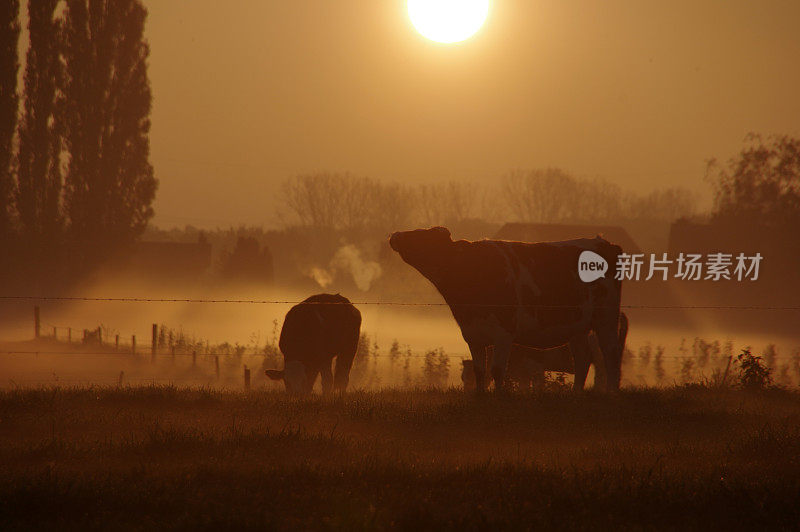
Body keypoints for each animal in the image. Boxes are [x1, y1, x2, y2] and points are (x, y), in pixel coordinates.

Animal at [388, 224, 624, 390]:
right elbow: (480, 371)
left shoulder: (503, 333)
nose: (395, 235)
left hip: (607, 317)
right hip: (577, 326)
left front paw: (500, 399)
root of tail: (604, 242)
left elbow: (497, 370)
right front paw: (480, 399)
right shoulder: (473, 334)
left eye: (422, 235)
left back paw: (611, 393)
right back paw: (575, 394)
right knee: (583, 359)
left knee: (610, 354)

### Problem description
What must be transcribed is the run of lines from the one containing "left front paw: (500, 399)" to the last line of the data above, inclusive, and only that.

### Solved problem
left front paw: (500, 399)
root of tail: (604, 242)
left elbow: (497, 370)
right front paw: (480, 399)
right shoulder: (473, 334)
left eye: (422, 235)
left back paw: (611, 393)
right back paw: (575, 394)
right knee: (583, 359)
left knee: (610, 354)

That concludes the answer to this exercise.